START Dataset

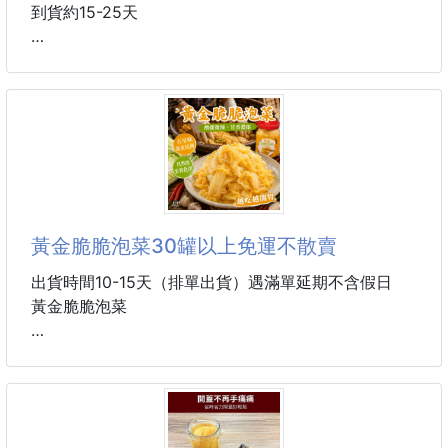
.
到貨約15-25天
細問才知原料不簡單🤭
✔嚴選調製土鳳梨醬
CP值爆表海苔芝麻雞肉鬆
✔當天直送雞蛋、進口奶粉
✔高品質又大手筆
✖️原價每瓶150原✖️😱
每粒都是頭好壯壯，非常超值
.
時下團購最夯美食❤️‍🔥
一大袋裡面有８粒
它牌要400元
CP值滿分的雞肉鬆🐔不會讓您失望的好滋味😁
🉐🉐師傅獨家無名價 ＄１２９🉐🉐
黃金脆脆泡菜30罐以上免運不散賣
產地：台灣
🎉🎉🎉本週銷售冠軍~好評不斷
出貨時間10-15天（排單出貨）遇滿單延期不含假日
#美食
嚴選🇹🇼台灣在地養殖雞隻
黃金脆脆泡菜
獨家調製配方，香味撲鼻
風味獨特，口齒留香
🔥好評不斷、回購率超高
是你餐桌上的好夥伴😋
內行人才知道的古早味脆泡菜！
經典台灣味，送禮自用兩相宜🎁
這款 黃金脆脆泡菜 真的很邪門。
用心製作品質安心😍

END Dataset

**Directions**
If the listing above includes images, copy every line of it exactly except those images.

**Worked solution**
.
到貨約15-25天
細問才知原料不簡單🤭
✔嚴選調製土鳳梨醬
CP值爆表海苔芝麻雞肉鬆
✔當天直送雞蛋、進口奶粉
✔高品質又大手筆
✖️原價每瓶150原✖️😱
每粒都是頭好壯壯，非常超值
.
時下團購最夯美食❤️‍🔥
一大袋裡面有８粒
它牌要400元
CP值滿分的雞肉鬆🐔不會讓您失望的好滋味😁
🉐🉐師傅獨家無名價 ＄１２９🉐🉐
黃金脆脆泡菜30罐以上免運不散賣
產地：台灣
🎉🎉🎉本週銷售冠軍~好評不斷
出貨時間10-15天（排單出貨）遇滿單延期不含假日
#美食
嚴選🇹🇼台灣在地養殖雞隻
黃金脆脆泡菜
獨家調製配方，香味撲鼻
風味獨特，口齒留香
🔥好評不斷、回購率超高
是你餐桌上的好夥伴😋
內行人才知道的古早味脆泡菜！
經典台灣味，送禮自用兩相宜🎁
這款 黃金脆脆泡菜 真的很邪門。
用心製作品質安心😍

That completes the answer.